Deloris Jordan said the items, which included two University of North Carolina recruiting letters, a diploma and her son's transcript, couldn't be originals because she has those documents in a vault.
"I know what I have," Deloris Jordan told ESPN.com. "They are all replicas. I just can't sit by and let these people say that they have what they say they have, when they don't."
The company selling the documents, Goldin Auctions, said it obtained them from a consigner who had purchased the items from a person who bought a storage locker containing items once displayed in the now-defunct Michael Jordan's 23 restaurant in Chapel Hill, NC. The restaurant closed in 2003.

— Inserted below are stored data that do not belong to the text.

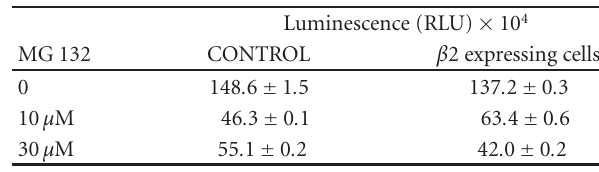
Table 2: E ff ect of MG132 on proteasome activity in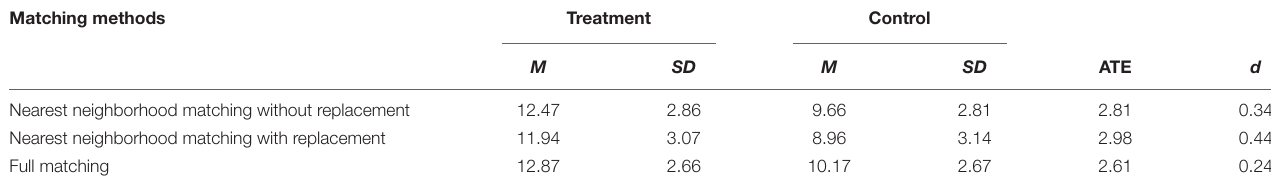
TABLE 7 | The average treatment effects (ATEs) of the extensive reading for different matching methods. Matching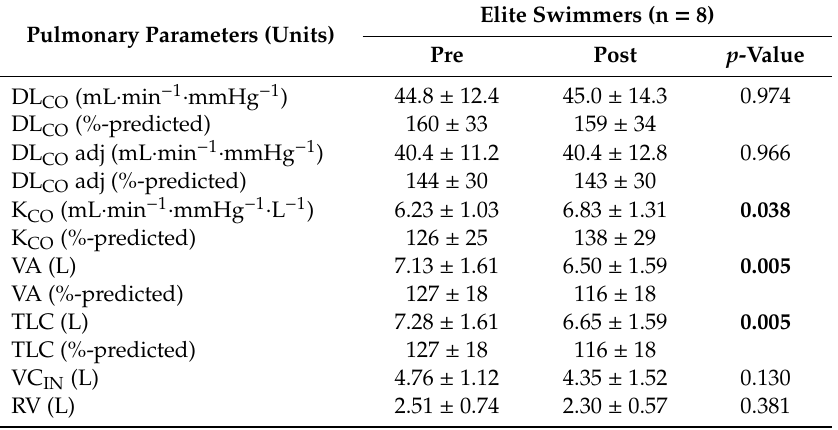
Table 2. Lung capacity and pulmonary gas di ff usion parameters before (day 3) and after (day 14) altitude training camp at 1850 m in elite swimmers.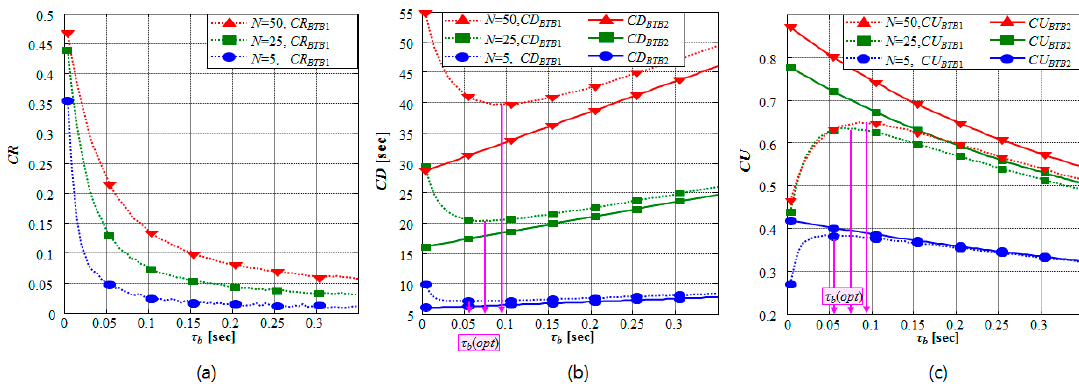
Figure 7. Performances of the BTB-TDMA1 and the BTB-TDMA2 versus the length of a time block at 5 nodes, 25 nodes, and 50 nodes when the network range is 1500 m and the maximum speed of nodes is 5 m/s. ( a ) The CR of the BTB-TDMA1; ( b ) the CD of the BTB-TDMA1 and the BTB-TDMA2; ( c ) the CU of the BTB-TDMA1 and the BTB-TDMA2.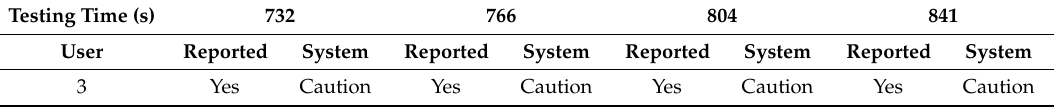
Figure 15. Comparison of heat stroke risk indicators for users feeling uncomfortable during the experimental tests (users 3 and 4). Table 10. Comparison between feedback data and system prediction results for user 3.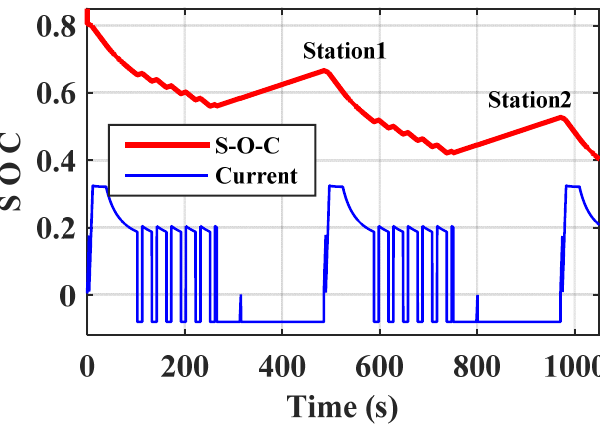
Figure 14. Battery’s state of charge with actual load profile scaled (sized for maximum load).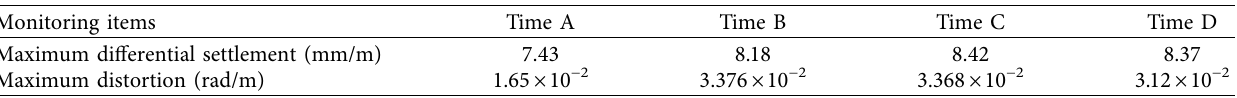
Figure 9: Settlement time history of the crucial measuring points in the whole process of the cut pile construction. Table 3: Maximum differential settlement and maximum distortion of the building at each critical moment in the construction of shield cut group piles.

Ken Goldin, CEO of Goldin Auctions, strongly disputed the assertion that any of the items were not genuine.
A second authentication service, James Spence Authentication, provided letters to Goldin Auctions on Thursday saying it was their belief that the two recruiting letters being sold by the auction house were genuine and that the signatures were real.
Goldin said that both recruiting letters, one written to Michael Jordan from then-assistant coach Bill Guthridge and another written by then-head coach Dean Smith, were certified as genuine documents with genuine signatures by noted authenticator PSA/DNA.
"We stand behind our authenticators' opinion 100 percent that what the auction is selling is real," PSA/DNA president Joe Orlando said. "And there hasn't been anything legitimate presented that contradicts the opinion of our authenticators. I respect Mrs. Jordan's approach and concern, but unless there's evidence to the contrary here, it doesn't mean much."
The particular paper the letters Goldin says he is selling is Fox River Bond 25 percent cotton, a specialized stationary that he says was used during the early 1980s. Goldin said both letters exhibit the wear and tear of a 34-year-old document with original fold lines.
"I have no doubt that Mrs. Jordan has numerous recruiting letters in her possession that she saved from her son Michael, and likely many from the University of North Carolina," Goldin said. "However, based upon the above facts as well as the third-party authentication, we find it unlikely she has the originals of these two particular letters."
Goldin said the transcript has a date on it of Sept 27, 1999, which is the date it was ordered. It might be a duplicate, but it is genuine from the registrar at UNC at Chapel Hill, Goldin said.
Goldin said he confirmed with the registrar that the diploma, while it might be a duplicate, is also an original produced by the school. UNC allows its students to obtain an additional diploma, Goldin said, upon request.
Goldin challenged Jordan to produce the exact same letters. Goldin said if it could be proven that Jordan has the two genuine letters in her possession, he would pull the items from the auction.
For her part, Jordan said she feels she doesn't have to prove anything. She says she has saved all of her son's articles, possessions and accolades and is in talks to display them one day in a museum.
The diploma currently has a high bid of $8,250, while the letters from Smith and Guthridge have high bids of $11,794 and $2,500, respectively. The transcript has a high bid of $1,000. The auctions close on Feb. 7.